▸ **Saved entries**
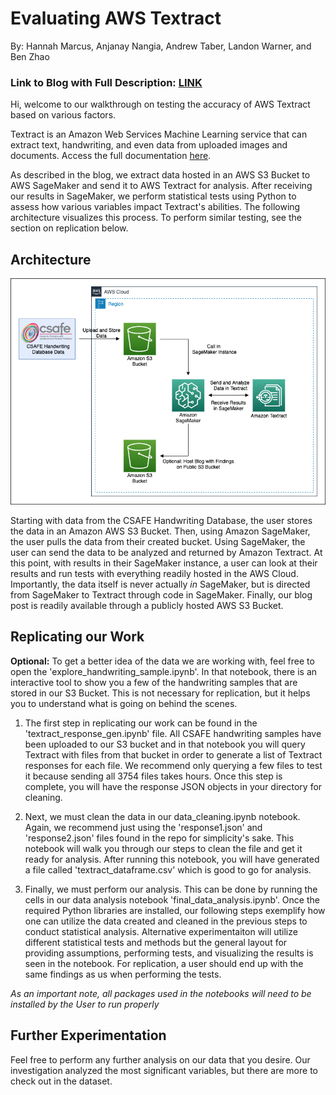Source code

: # Evaluating AWS Textract
By: Hannah Marcus, Anjanay Nangia, Andrew Taber, Landon Warner, and Ben Zhao
### Link to Blog with Full Description: [LINK](https://qtm-350-final-project-blog.s3.amazonaws.com/data_analysis_blog_vF.html)

Hi, welcome to our walkthrough on testing the accuracy of AWS Textract based on various factors.

Textract is an Amazon Web Services Machine Learning service that can extract text, handwriting, and even data from uploaded images and documents. Access the full documentation [here](https://docs.aws.amazon.com/textract/).

As described in the blog, we extract data hosted in an AWS S3 Bucket to AWS SageMaker and send it to AWS Textract for analysis. After receiving our results in SageMaker, we perform statistical tests using Python to assess how various variables impact Textract's abilities. The following architecture visualizes this process. To perform similar testing, see the section on replication below. 

## **Architecture**
<img src="Architecture.png" alt="arch" width="625"/>

Starting with data from the CSAFE Handwriting Database, the user stores the data in an Amazon AWS S3 Bucket. Then, using Amazon SageMaker, the user pulls the data from their created bucket. Using SageMaker, the user can send the data to be analyzed and returned by Amazon Textract. At this point, with results in their SageMaker instance, a user can look at their results and run tests with everything readily hosted in the AWS Cloud. Importantly, the data itself is never actually *in* SageMaker, but is directed from SageMaker to Textract through code in SageMaker. Finally, our blog post is readily available through a publicly hosted AWS S3 Bucket.


## **Replicating our Work**

**Optional:** To get a better idea of the data we are working with, feel free to open the 'explore_handwriting_sample.ipynb'. In that notebook, there is an interactive tool to show you a few of the handwriting samples that are stored in our S3 Bucket. This is not necessary for replication, but it helps you to understand what is going on behind the scenes.

1) The first step in replicating our work can be found in the 'textract_response_gen.ipynb' file. All CSAFE handwriting samples have been uploaded to our S3 bucket and in that notebook you will query Textract with files from that bucket in order to generate a list of Textract responses for each file. We recommend only querying a few files to test it because sending all 3754 files takes hours. Once this step is complete, you will have the response JSON objects in your directory for cleaning.

2) Next, we must clean the data in our data_cleaning.ipynb notebook. Again, we recommend just using the 'response1.json' and 'response2.json' files found in the repo for simplicity's sake. This notebook will walk you through our steps to clean the file and get it ready for analysis. After running this notebook, you will have generated a file called 'textract_dataframe.csv' which is good to go for analysis.

3) Finally, we must perform our analysis. This can be done by running the cells in our data analysis notebook 'final_data_analysis.ipynb'. Once the required Python libraries are installed, our following steps exemplify how one can utilize the data created and cleaned in the previous steps to conduct statistical analysis. Alternative experimentaiton will utilize different statistical tests and methods but the general layout for providing assumptions, performing tests, and visualizing the results is seen in the notebook. For replication, a user should end up with the same findings as us when performing the tests. 

*As an important note, all packages used in the notebooks will need to be installed by the User to run properly*

## **Further Experimentation**

Feel free to perform any further analysis on our data that you desire. Our investigation analyzed the most significant variables, but there are more to check out in the dataset.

▸ **TASK DETAILS**
Only the lines from the top of the records through the line with "Textract is an" belong in the copy; write them out exactly, leaving out pictures.

▸ **REPLY**
Source code

: # Evaluating AWS Textract
By: Hannah Marcus, Anjanay Nangia, Andrew Taber, Landon Warner, and Ben Zhao
### Link to Blog with Full Description: [LINK](https://qtm-350-final-project-blog.s3.amazonaws.com/data_analysis_blog_vF.html)

Hi, welcome to our walkthrough on testing the accuracy of AWS Textract based on various factors.

Textract is an Amazon Web Services Machine Learning service that can extract text, handwriting, and even data from uploaded images and documents. Access the full documentation [here](https://docs.aws.amazon.com/textract/).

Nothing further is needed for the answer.